Your objective.
Could you lay out the lines of the listing below as a numbered list, running from the line containing "family: Blepharipodidae" down to the line containing "family: Euphorbiaceae", with both of those lines included and any blank lines dropped?
== Information provided
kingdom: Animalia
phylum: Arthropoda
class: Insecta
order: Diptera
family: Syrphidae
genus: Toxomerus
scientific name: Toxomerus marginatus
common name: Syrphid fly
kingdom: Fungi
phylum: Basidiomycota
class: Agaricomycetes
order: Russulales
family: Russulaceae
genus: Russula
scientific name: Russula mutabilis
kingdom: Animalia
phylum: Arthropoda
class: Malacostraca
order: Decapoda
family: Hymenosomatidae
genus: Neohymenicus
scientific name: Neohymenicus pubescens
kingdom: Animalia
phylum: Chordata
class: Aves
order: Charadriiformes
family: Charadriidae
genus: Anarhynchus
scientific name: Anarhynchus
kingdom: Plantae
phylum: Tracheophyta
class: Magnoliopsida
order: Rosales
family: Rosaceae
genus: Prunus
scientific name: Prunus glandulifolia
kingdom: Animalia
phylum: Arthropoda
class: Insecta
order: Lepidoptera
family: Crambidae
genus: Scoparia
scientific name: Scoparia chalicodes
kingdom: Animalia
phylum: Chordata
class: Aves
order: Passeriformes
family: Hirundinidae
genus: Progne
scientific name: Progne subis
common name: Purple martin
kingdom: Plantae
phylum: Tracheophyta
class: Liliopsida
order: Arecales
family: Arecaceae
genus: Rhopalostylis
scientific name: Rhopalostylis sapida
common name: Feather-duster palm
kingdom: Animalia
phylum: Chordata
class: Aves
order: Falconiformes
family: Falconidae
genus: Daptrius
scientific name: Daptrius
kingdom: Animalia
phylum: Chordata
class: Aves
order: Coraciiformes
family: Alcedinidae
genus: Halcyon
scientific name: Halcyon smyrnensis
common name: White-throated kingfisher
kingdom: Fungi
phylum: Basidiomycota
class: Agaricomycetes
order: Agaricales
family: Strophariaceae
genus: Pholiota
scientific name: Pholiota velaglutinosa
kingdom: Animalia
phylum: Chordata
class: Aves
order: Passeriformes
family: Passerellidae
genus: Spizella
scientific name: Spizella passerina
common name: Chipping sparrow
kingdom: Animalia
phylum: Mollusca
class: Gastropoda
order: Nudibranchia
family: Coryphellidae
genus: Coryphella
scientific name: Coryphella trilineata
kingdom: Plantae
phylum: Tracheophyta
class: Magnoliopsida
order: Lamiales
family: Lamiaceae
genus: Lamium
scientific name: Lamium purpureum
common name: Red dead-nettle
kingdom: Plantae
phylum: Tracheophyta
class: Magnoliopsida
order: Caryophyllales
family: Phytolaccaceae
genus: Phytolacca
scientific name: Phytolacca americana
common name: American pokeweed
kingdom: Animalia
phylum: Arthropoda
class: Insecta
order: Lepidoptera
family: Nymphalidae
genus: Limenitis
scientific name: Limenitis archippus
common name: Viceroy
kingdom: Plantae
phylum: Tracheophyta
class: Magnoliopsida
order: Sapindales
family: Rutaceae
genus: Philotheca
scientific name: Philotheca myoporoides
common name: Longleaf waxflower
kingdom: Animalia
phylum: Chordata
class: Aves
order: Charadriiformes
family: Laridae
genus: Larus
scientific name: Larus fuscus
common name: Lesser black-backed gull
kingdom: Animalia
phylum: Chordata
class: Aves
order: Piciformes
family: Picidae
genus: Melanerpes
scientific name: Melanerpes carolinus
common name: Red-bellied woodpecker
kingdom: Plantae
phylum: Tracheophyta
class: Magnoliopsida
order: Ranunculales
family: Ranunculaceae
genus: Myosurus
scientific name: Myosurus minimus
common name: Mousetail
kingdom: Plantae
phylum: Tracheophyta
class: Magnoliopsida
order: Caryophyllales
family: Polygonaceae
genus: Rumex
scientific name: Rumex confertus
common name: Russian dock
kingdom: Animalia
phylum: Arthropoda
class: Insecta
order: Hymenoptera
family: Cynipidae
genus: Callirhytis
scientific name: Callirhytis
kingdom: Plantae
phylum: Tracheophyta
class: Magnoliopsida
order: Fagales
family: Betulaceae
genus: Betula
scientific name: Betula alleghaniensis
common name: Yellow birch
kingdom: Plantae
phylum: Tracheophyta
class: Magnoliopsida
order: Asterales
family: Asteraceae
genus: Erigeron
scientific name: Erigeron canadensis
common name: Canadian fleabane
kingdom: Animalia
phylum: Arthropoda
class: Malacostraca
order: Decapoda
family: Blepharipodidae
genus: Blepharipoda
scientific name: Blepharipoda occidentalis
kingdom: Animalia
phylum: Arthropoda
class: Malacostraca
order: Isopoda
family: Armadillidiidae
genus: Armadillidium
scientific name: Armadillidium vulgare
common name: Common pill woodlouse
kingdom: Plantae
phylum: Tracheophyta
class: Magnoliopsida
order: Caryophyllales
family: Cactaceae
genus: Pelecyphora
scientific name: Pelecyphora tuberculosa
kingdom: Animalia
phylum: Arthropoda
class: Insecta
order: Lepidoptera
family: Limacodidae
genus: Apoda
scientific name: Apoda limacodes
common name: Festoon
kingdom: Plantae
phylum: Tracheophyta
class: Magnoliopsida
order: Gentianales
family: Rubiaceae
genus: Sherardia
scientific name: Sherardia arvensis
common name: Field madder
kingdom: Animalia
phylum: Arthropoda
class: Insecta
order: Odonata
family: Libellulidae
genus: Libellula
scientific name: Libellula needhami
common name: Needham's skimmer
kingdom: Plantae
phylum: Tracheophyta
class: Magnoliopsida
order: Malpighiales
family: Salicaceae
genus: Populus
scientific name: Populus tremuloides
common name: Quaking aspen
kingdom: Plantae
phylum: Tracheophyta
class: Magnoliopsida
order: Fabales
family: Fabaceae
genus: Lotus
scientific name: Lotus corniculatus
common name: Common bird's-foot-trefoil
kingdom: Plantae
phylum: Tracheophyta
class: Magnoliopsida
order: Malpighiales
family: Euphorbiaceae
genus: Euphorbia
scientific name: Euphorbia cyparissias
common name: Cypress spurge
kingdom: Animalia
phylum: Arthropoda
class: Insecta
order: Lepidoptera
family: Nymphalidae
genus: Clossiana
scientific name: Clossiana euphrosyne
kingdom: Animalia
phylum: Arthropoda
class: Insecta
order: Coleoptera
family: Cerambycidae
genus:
====
Task solution.
1. family: Blepharipodidae
2. genus: Blepharipoda
3. scientific name: Blepharipoda occidentalis
4. kingdom: Animalia
5. phylum: Arthropoda
6. class: Malacostraca
7. order: Isopoda
8. family: Armadillidiidae
9. genus: Armadillidium
10. scientific name: Armadillidium vulgare
11. common name: Common pill woodlouse
12. kingdom: Plantae
13. phylum: Tracheophyta
14. class: Magnoliopsida
15. order: Caryophyllales
16. family: Cactaceae
17. genus: Pelecyphora
18. scientific name: Pelecyphora tuberculosa
19. kingdom: Animalia
20. phylum: Arthropoda
21. class: Insecta
22. order: Lepidoptera
23. family: Limacodidae
24. genus: Apoda
25. scientific name: Apoda limacodes
26. common name: Festoon
27. kingdom: Plantae
28. phylum: Tracheophyta
29. class: Magnoliopsida
30. order: Gentianales
31. family: Rubiaceae
32. genus: Sherardia
33. scientific name: Sherardia arvensis
34. common name: Field madder
35. kingdom: Animalia
36. phylum: Arthropoda
37. class: Insecta
38. order: Odonata
39. family: Libellulidae
40. genus: Libellula
41. scientific name: Libellula needhami
42. common name: Needham's skimmer
43. kingdom: Plantae
44. phylum: Tracheophyta
45. class: Magnoliopsida
46. order: Malpighiales
47. family: Salicaceae
48. genus: Populus
49. scientific name: Populus tremuloides
50. common name: Quaking aspen
51. kingdom: Plantae
52. phylum: Tracheophyta
53. class: Magnoliopsida
54. order: Fabales
55. family: Fabaceae
56. genus: Lotus
57. scientific name: Lotus corniculatus
58. common name: Common bird's-foot-trefoil
59. kingdom: Plantae
60. phylum: Tracheophyta
61. class: Magnoliopsida
62. order: Malpighiales
63. family: Euphorbiaceae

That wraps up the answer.